**Instructions for the task:** Only the lines below, from the one with "- test in panel" through the one with "- check the", are to be written out, exactly.

□ □ □ □ □

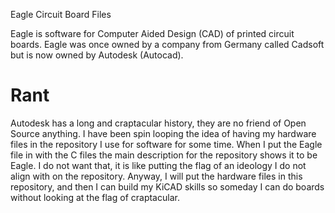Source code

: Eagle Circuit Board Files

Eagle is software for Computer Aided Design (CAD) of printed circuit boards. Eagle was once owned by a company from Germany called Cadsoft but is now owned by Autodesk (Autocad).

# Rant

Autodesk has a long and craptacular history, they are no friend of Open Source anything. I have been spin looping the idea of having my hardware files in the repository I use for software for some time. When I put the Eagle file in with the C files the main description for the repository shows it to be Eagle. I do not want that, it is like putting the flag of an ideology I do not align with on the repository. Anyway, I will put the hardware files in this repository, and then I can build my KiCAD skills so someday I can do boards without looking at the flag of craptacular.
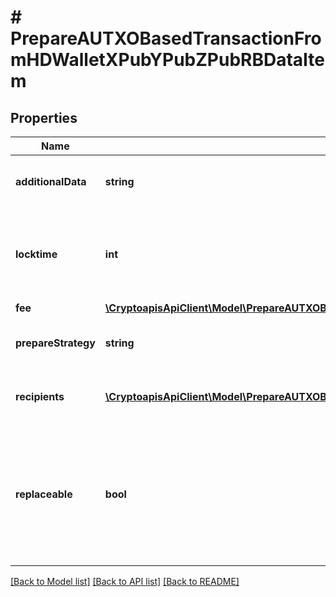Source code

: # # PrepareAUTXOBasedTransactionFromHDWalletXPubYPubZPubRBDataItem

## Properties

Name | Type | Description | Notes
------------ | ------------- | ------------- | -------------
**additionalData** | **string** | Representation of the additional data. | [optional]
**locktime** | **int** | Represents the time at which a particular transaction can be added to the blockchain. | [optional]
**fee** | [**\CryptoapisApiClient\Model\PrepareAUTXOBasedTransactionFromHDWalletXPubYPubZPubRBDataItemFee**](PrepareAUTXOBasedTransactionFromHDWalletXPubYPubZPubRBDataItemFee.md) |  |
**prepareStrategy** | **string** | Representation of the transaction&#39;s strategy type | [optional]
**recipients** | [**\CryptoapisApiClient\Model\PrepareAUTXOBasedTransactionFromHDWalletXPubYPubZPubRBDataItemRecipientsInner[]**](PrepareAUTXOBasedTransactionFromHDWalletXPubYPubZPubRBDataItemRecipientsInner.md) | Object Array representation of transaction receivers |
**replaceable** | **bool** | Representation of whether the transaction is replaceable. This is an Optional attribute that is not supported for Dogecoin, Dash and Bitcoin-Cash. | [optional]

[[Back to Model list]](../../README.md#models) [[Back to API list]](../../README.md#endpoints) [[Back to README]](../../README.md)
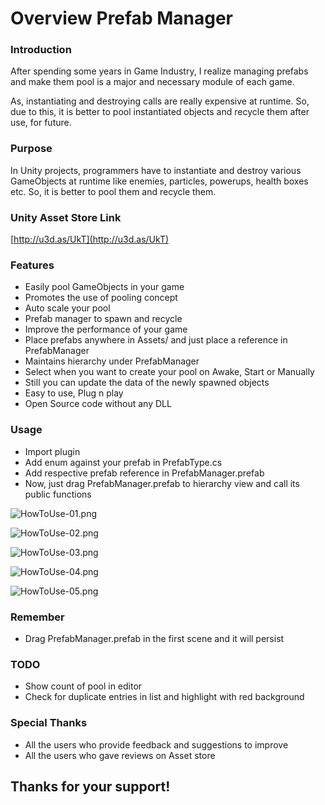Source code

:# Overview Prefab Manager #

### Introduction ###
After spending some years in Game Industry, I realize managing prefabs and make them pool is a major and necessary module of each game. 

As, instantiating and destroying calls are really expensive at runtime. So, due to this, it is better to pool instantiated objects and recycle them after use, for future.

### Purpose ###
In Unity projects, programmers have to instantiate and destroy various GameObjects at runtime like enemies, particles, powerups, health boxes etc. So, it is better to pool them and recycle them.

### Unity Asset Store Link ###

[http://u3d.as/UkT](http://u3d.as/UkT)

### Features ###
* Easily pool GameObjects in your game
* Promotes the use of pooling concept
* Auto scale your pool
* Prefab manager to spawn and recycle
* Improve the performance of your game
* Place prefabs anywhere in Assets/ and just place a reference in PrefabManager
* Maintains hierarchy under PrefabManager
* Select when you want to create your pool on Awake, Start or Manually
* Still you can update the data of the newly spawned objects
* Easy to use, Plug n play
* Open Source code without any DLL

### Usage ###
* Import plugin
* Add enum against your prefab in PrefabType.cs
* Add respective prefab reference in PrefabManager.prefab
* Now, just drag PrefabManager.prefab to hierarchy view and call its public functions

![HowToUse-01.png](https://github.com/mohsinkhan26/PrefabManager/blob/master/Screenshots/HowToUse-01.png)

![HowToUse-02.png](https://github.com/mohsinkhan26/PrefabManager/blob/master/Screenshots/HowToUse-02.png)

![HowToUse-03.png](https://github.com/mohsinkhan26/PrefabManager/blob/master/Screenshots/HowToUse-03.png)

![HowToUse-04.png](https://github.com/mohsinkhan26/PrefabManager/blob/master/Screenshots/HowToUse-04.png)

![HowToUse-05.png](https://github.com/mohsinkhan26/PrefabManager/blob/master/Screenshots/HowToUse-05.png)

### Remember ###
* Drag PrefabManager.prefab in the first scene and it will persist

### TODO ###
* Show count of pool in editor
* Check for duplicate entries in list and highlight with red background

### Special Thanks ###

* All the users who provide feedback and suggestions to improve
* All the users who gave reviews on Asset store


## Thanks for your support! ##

□ □ □ □ □

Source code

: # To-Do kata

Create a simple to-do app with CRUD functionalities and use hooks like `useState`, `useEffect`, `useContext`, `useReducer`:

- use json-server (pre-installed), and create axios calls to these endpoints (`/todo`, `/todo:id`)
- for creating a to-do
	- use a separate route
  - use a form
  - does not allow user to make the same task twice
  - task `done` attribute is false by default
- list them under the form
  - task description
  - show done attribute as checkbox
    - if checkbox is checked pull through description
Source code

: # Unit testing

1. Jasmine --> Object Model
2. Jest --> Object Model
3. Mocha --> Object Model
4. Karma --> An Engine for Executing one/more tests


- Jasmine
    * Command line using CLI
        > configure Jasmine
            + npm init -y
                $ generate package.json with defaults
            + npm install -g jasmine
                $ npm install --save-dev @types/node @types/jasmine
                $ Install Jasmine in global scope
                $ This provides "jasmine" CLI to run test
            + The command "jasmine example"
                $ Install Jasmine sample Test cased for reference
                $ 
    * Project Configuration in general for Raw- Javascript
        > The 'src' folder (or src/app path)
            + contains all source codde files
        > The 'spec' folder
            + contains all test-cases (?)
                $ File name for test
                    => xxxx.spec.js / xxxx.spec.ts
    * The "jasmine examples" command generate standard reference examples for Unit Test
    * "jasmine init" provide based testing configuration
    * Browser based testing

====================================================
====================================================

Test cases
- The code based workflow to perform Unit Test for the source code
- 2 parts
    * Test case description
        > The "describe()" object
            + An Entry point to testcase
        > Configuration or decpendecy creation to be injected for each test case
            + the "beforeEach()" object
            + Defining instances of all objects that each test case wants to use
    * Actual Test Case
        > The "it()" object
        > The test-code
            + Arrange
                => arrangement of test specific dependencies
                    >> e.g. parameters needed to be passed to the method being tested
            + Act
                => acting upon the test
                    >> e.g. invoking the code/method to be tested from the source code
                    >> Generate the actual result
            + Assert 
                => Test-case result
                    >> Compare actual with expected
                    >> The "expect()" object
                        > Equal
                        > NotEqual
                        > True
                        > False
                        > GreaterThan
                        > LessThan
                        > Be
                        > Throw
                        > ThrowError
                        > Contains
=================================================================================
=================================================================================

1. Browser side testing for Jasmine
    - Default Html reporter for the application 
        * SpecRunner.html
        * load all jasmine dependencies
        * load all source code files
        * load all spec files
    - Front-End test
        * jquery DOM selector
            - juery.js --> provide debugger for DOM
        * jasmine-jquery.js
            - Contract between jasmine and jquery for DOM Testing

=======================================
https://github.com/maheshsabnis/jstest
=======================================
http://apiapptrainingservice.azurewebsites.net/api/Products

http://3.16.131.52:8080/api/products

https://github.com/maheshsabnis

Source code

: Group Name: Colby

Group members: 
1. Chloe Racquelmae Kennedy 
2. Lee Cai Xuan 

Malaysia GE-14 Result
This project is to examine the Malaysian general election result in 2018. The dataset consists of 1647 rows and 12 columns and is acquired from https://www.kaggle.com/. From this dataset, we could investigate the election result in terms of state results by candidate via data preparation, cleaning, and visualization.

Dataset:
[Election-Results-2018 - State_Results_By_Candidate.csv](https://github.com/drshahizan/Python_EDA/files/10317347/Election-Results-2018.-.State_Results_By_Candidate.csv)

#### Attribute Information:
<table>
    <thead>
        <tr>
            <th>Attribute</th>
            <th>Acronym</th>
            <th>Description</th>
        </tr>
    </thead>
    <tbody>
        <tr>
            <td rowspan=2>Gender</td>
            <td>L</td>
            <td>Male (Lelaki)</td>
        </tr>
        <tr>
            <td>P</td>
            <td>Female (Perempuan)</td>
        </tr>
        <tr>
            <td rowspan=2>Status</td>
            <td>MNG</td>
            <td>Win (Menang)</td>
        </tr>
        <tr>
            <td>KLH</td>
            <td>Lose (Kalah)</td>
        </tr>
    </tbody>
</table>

□ □ □ □ □

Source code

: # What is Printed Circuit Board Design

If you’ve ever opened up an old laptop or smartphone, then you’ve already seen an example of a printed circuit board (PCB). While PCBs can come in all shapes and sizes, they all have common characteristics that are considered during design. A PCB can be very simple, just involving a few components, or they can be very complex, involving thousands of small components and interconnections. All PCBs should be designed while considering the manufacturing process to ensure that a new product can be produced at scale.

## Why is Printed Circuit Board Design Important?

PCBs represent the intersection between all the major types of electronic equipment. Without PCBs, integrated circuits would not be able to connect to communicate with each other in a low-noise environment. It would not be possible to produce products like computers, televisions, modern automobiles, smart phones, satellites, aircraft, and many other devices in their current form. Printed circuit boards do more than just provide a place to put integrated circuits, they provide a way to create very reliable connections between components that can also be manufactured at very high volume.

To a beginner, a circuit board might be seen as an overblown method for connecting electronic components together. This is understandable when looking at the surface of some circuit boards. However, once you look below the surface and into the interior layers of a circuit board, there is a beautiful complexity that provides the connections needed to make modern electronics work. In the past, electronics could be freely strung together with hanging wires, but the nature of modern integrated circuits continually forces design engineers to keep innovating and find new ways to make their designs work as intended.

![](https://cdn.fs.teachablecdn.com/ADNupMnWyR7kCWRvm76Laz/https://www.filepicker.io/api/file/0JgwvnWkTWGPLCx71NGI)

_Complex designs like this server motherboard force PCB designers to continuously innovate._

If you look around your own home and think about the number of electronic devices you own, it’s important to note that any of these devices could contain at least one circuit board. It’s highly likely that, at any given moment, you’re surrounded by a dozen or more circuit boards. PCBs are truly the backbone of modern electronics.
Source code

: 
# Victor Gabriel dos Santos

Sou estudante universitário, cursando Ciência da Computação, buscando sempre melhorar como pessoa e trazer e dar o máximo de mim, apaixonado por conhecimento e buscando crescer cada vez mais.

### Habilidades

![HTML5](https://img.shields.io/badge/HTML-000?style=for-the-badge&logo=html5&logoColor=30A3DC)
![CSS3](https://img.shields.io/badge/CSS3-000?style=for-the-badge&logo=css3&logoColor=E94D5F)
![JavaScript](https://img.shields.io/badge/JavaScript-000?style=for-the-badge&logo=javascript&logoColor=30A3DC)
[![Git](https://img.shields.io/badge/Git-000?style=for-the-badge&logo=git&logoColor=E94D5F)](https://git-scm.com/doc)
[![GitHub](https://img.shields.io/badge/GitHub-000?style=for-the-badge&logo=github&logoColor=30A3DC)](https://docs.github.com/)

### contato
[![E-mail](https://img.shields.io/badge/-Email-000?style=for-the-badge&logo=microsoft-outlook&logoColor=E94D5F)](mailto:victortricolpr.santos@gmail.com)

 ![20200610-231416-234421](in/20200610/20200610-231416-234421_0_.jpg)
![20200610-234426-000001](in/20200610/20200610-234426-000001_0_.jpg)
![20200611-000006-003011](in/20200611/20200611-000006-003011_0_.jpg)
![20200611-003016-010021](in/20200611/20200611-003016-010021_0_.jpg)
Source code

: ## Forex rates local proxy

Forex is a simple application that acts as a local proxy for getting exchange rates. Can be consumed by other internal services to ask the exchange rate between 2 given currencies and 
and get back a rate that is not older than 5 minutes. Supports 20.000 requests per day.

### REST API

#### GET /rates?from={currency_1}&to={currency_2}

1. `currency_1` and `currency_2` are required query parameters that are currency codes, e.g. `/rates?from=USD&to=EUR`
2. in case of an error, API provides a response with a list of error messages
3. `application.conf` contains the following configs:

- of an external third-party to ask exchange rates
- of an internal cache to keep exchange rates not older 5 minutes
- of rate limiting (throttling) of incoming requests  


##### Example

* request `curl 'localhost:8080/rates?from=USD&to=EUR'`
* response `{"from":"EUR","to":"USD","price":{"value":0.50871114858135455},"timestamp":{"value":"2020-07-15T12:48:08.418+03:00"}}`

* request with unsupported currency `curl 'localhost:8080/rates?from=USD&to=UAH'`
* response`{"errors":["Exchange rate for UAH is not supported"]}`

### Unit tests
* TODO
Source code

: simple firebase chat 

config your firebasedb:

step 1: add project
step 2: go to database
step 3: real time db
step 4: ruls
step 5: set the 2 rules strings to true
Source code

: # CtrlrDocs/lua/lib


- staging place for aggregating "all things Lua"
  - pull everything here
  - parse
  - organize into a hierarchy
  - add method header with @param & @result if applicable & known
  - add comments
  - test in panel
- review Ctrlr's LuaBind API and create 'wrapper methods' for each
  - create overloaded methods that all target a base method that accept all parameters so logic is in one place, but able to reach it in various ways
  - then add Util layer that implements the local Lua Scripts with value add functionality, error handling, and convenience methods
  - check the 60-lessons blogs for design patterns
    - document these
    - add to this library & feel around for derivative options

□ □ □ □ □

**Solution to the problem:**
  - test in panel
- review Ctrlr's LuaBind API and create 'wrapper methods' for each
  - create overloaded methods that all target a base method that accept all parameters so logic is in one place, but able to reach it in various ways
  - then add Util layer that implements the local Lua Scripts with value add functionality, error handling, and convenience methods
  - check the 60-lessons blogs for design patterns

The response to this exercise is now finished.